During the day 6. Stored malate is released from the vacuole into the cytoplasm. 7. CO2 is released from malate by different plants in three different ways, as in C4 metabolism, via NADP-malic enzyme, NAD-malic enzyme or phosphoenolpyruvate carboxykinase. • CO2 released is fixed into sugars by Rubisco and other Calvin cycle enzymes using the ATP and NADPH produced by light reaction.

• The pyruvate formed from malate after release of CO2 is converted to phosphoenolpyruvate and then to 3 phosphoglycerate which enters Calvin cycle and is fixed into sugar or starch to be reused at night to generate PEP for CO2 fixation.

• As in C4 metabolism, 2 extra ATP molecules are used up to fix 1 CO2 molecule, i.e., to fix 1 CO2 molecule a total of 5 ATP and 2 NADPH molecules are required in CAM. • As malate is stored in the vacuole in the form of malic acid, the pH of the vacuole decreases to as low as 3, at which point malic acid is largely unionised and therefore, osmotically inactive. So large amounts of malic acid can be stored in vacuoles.

• Since the capacity of vacuoles to store malate is limited, biomass increase in CAM plants is usually low, and thus, plants grow slowly.

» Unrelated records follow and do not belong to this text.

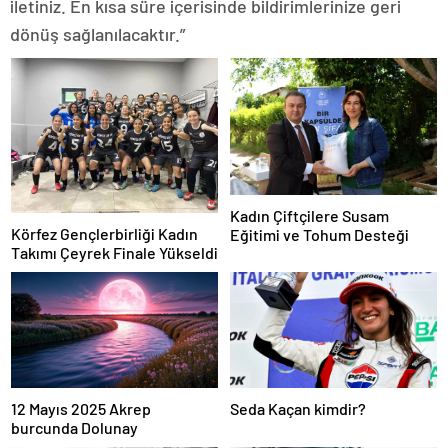
iletiniz. En kısa süre içerisinde bildirimlerinize geri
dönüş sağlanılacaktır.”
Kadın Çiftçilere Susam
Körfez Gençlerbirliği Kadın
Eğitimi ve Tohum Desteği
Takımı Çeyrek Finale Yükseldi
12 Mayıs 2025 Akrep
Seda Kaçan kimdir?
burcunda Dolunay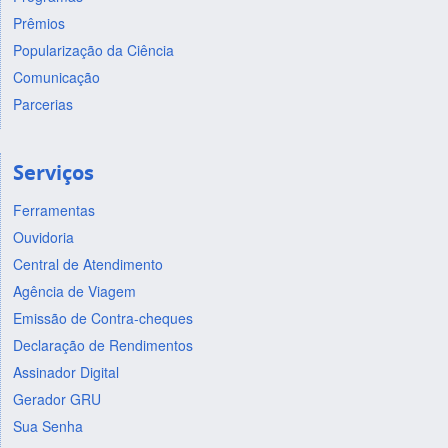
Prêmios
Popularização da Ciência
Comunicação
Parcerias
Serviços
Ferramentas
Ouvidoria
Central de Atendimento
Agência de Viagem
Emissão de Contra-cheques
Declaração de Rendimentos
Assinador Digital
Gerador GRU
Sua Senha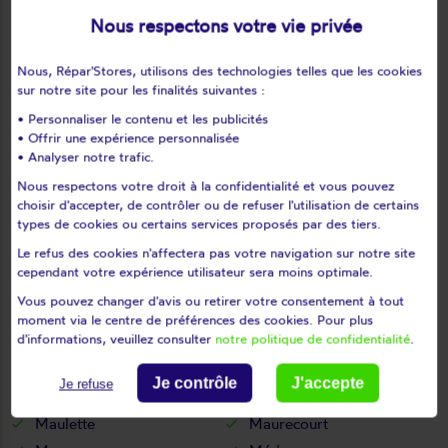
Le tartre-gaudran
Le tertre-saint-denis
Nous respectons votre vie privée
Le tremblay-sur-mauldre
Le vésinet
Nous, Répar'Stores, utilisons des technologies telles que les cookies
Les alluets-le-roi
Les bréviaires
sur notre site pour les finalités suivantes :
Les clayes-sous-bois
Les essarts-le-roi
• Personnaliser le contenu et les publicités
Les loges-en-josas
Les mesnuls
• Offrir une expérience personnalisée
Les mureaux
Lévis-saint-nom
• Analyser notre trafic.
Limay
Limetz-villez
Nous respectons votre droit à la confidentialité et vous pouvez
choisir d'accepter, de contrôler ou de refuser l'utilisation de certains
Lommoye
Longnes
types de cookies ou certains services proposés par des tiers.
Longvilliers
Louveciennes
Le refus des cookies n'affectera pas votre navigation sur notre site
L'étang-la-ville
Magnanville
cependant votre expérience utilisateur sera moins optimale.
Magny-les-hameaux
Maisons-laffitte
Vous pouvez changer d'avis ou retirer votre consentement à tout
Mantes-la-jolie
Mantes-la-ville
moment via le centre de préférences des cookies. Pour plus
d'informations, veuillez consulter
notre politique de confidentialité
.
Marcq
Mareil-le-guyon
Mareil-marly
Mareil-sur-mauldre
Je contrôle
J'accepte
Je refuse
Marly-le-roi
Maule
Maulette
Maurecourt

• As long as malate is available, CO2 is released constantly and its concentration is maintained high. During this period photorespiration is negligible. But towards the end of the day, when malate reserves are used up, photorespiration can become high and limit growth of CAM plants.

• PEP carboxylase can exist in two forms, an inactive day-form and an active night-form which is activated through phosphorylation by PEP carboxykinase enzyme. The activity of the enzyme is under circadian control.

• PEP carboxylase does not function during the day as i) it is converted to the inactive day-form which has less affinity for PEP, ii) it is inhibited by high levels of malate which flood the cytoplasm during the day (the night form of the enzyme is insensitive to malate concentration). 1. How is photorespiration eliminated in CAM and C4 metabolism?

2. Write down the similarities and differences between CAM and C4 metabolism.

3. Why have some aquatic plants evolved Crassulacean acid metabolism?

4. Write down the differences between mesophyll and bundle sheath cells in C4 plants.

5. C4 pathway/metabolism and CAM are CO2 concentration mechanisms. Comment.

6. C4 pathway/metabolism and CAM are water conserving mechanisms. Comment.

7. Differentiate between Rubisco and PEP carboxylase.